That famous final line in Robert Redford’s 1972 film The Candidate was meant to sum up the ways that big time electioneering obliterates politicians’ purpose and vision. This is a very important moment to ask the question — understanding that the ‘we’ refers not so much to the President and his party but to we, the people. Particularly we who are so rightfully relieved and, yes, elated by the outcome of the 2012 election.

There are many ways to talk about the victory. The rightwing political and cultural agenda has been repudiated by a decided majority. That majority, it seems possible to imagine, is a new and stable coalition in a position to define the political and cultural direction not only for four years but well beyond. The threat of an extreme rightwing GOP victory helped mobilize a majority whose base includes people of color, the majority of women, a huge majority of the young of all genders and colors, organized workers, and the so-called ‘creative class’ (people with advanced degrees working in knowledge and culture making and distributing). The Republican operatives based their hope of winning on the historically low turnout of many of these categories — for it was that low turnout that led to their 2010 electoral victory — and mainstream media (and many liberal analysts) reinforced that expectation by stressing the allegedly dispirited, disillusioned, disappointed feelings of the Obama base. Then, of course, came all that cash, avalanching on the swing states and on the close congressional races; everyone ‘knows’ that money is what counts in election combat.Nate Silver’s calculations, however, dating back to the pre-convention period, indicated that Obama had a high probability of winning, and that the Democrats had a reasonable chance to keep control in the Senate. After months of campaigning, and six billion dollars of campaign spending devoted to all manner of memes to defame and delegitimize Barack Obama and his popular base, the results were much what Silver and others considered probable in June — and the overall swing toward the Democratic party across the country was stronger than expectations.
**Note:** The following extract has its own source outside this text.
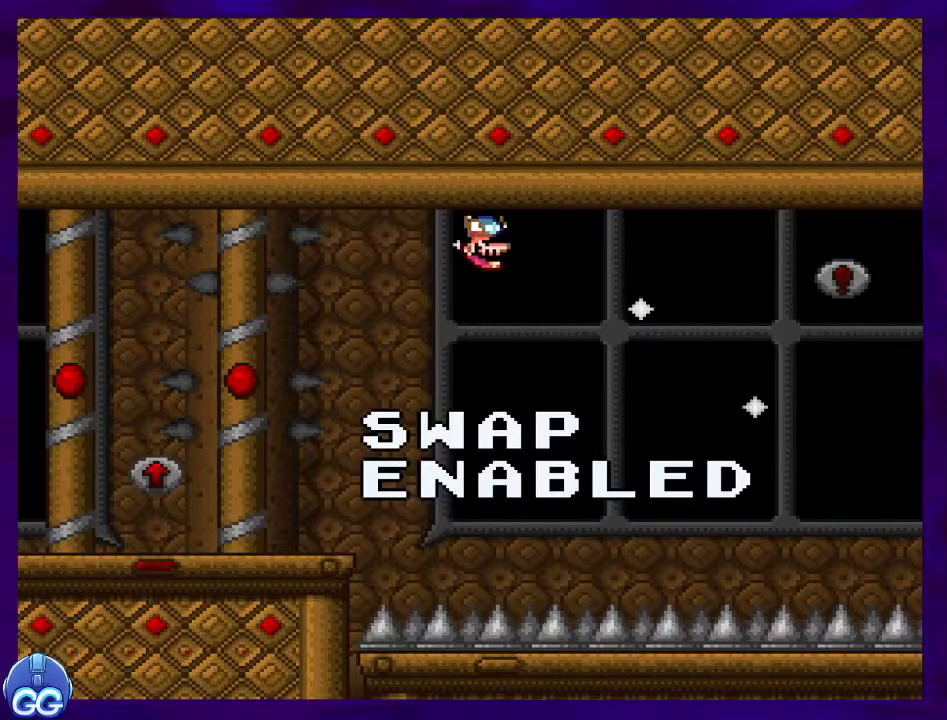
{"buttons": ["X", "DPAD_RIGHT"], "events": []}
I know it sounds really naïve, but here’s what I think: that it’s actually possible for the majority of people to see how their shared interests are at stake and to vote accordingly. African Americans constitutes the most sophisticated voting bloc in the U.S., understanding that voting as a bloc can be empowering. Maybe having struggled, in living memory, for the right to vote — and having to continue to defend that right — concentrates the mind about how to make the vote politically meaningful. Feminists, too — and that includes millions of women (and men) who don’t call themselves that — are also plenty savvy as voters. A similar collective electoral identity has solidified among Latinos and Asian Americans, and maybe on a lot of college campuses. None of these groups vote simply on ‘identity’ grounds. A good case in point was Linda McMahon, who spent tens of millions in Connecticut to get to the Senate, yet the majority of women in that state voted for her male opponent. In fact, the new majority coalition of 2012 shared common ground on a wide range of issues, melding class, race, gender and sexuality in many states and many ways. For example: Here’s Tammy Baldwin, who happens to be the first openly gay senator now, but she ran and won as a staunch supporter of workers’ rights, drawing on the Wisconsin progressive tradition to help define her populism while at the same time being proud of her sexuality. This was just one of many situations in which the progressive majority framework was validated.
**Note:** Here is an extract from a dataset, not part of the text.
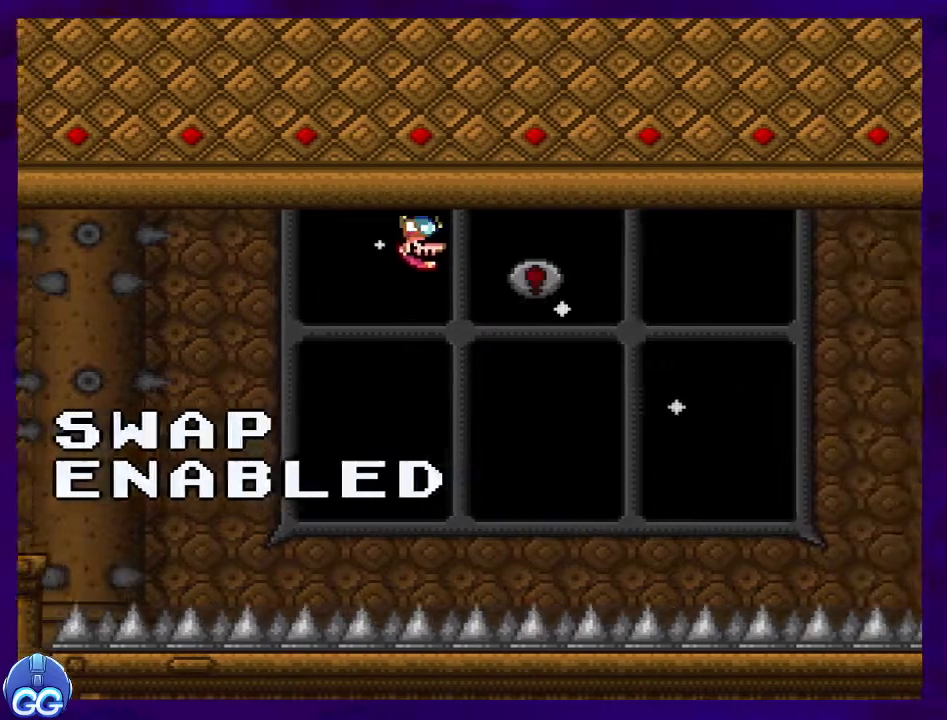
{"buttons": ["X"], "events": [[267, "DPAD_RIGHT", "up"]]}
So I’m claiming that this 2012 election was a ‘critical election’ — a term political scientists use to refer to (as Wikipedia defines it):

the coming to power for several decades of a new coalition, replacing an old dominant coalition of the other party as in 1896 when the GOP (Republicans) became dominant, or 1932 when the Democrats became dominant. More specifically, it refers to American national elections in which there are sharp changes in issues, party leaders, the regional and demographic bases of power of the two parties, and structure or rules of the political system (such as voter eligibility or financing), resulting in a new political power structure that lasts for decades.
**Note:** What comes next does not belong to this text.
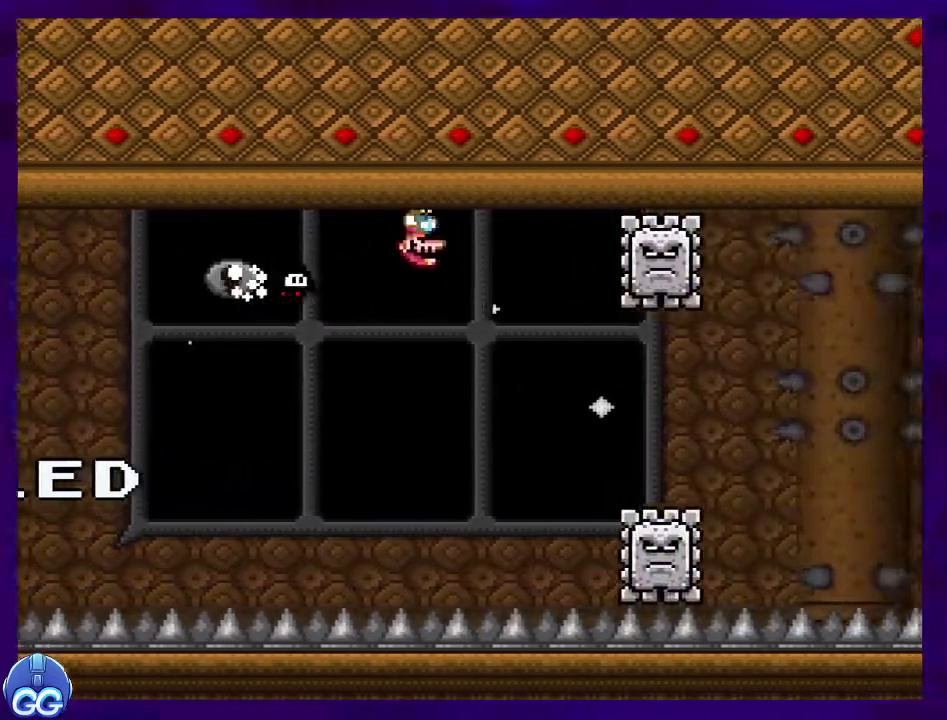
{"buttons": ["X", "DPAD_RIGHT"], "events": [[250, "DPAD_RIGHT", "down"], [350, "DPAD_RIGHT", "up"], [500, "DPAD_RIGHT", "down"]]}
We can’t, of course, know right at the start, whether this is what has happened, or whether the coalition can be sustained. But there’s another political science factoid that reinforces the potential staying power of the Democratic Party coalition: It seems that parties that preside over a post-recession recovery typically stay in power for decades after. Barring unexpected derailment, a decided recovery is likely in the coming Obama years.

My point about stressing the transformative electoral situation we seem to have entered is not, of course, that this in itself brings the change that the progressive majority needs and wants. What it does is create new opportunities for movements for change to gain leverage. We can see some signs of this just a few days after the results came in. Already, voices in the GOP, responding to the Latino turnout against them, are advocating pathways to citizenship and related immigration solutions. The President, capitalizing on the vote, makes it clear that taxing the rich is essential to his agenda, and some Republicans have started to murmur that maybe they better live with that. Democrats in Congress are asserting their determination not to bargain away Social Security and Medicare benefits — this in the face of the endless whine of the deficit hawks about ‘entitlement reform.’ So the signals sent by the progressive majority votes are being picked up even inside the beltway. Even these modest gains for equity and justice won’t be secured, however, without continuing grassroots pressure.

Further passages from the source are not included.